How do I determine the realistic value of my older coach? I have 98 Windsor that is in good condition. No problems, everything works, and many upgrades. I see prices all over the map. I am at the point of new tires due to tire age (rig only has 46k). Should I replace then sell or sell as is and adjust the price? Thanks in advance for the advice.


----------



## C Nash

i would sell as is but warn a buyer that tires need to be replaced.  I doubt you could add price of new tires and get it.  see what most are selling for in your area and use it as a guide.  You can also go to NADA price guide and get an idea of asking price.


----------



## Tropical36

AceR0k0la said:


> How do I determine the realistic value of my older coach? I have 98 Windsor that is in good condition. No problems, everything works, and many upgrades. I see prices all over the map. I am at the point of new tires due to tire age (rig only has 46k). Should I replace then sell or sell as is and adjust the price? Thanks in advance for the advice.


With the 38ft model in a private sale and when it's over and done with, you can expect to get $18 - 19K with a slide and $12,500, without a slide.
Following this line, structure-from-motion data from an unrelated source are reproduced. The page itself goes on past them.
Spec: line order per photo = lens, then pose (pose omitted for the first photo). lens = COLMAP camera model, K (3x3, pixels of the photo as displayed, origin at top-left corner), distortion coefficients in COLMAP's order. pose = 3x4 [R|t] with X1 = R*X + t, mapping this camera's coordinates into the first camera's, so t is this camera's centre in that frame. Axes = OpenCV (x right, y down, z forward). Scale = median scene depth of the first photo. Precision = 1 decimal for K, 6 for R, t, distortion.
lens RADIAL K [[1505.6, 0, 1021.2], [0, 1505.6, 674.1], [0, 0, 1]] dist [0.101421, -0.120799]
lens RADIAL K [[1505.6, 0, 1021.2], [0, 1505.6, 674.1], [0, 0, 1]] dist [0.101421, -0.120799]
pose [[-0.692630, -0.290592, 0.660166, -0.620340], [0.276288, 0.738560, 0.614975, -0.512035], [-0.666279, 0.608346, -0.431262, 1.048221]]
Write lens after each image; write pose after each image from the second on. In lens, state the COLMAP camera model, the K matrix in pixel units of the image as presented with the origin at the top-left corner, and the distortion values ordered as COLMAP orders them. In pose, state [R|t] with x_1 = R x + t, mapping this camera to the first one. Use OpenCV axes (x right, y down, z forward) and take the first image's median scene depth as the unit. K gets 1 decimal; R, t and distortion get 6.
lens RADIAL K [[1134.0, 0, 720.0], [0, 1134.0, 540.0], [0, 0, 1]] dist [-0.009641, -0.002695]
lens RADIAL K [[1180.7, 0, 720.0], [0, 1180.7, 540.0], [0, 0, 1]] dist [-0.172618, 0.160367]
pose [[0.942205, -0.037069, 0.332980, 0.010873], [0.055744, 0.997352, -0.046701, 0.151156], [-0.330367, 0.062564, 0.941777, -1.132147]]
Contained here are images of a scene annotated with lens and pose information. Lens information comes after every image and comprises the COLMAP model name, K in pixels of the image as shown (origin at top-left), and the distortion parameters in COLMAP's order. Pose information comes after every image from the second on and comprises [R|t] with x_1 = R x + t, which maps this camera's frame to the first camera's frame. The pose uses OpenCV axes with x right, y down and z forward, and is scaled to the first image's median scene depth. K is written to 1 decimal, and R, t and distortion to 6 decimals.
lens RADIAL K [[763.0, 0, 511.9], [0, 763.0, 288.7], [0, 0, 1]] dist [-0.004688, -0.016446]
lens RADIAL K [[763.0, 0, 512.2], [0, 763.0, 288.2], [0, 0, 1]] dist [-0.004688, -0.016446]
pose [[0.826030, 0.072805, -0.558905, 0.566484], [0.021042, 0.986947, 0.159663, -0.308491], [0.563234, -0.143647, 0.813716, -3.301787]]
Just MHO, of course.


----------



## Johnwj

Just went thru the trading process within past 2 weeks.  It's a nightmare to find out what a dealer will allow you for ANYTHING.  Traded a 43',  2009, Tiffin, Allegro Bus.  Blue book says $155,000.  Michelins are 18mo. and 15,000 old,6 225AH Interstate  batteries are 4 weeks old.  Hi trade-in offers were 105K high to 95K low.
Just like buying a car; bend over, grab your ankles and kiss yourself goodby.


----------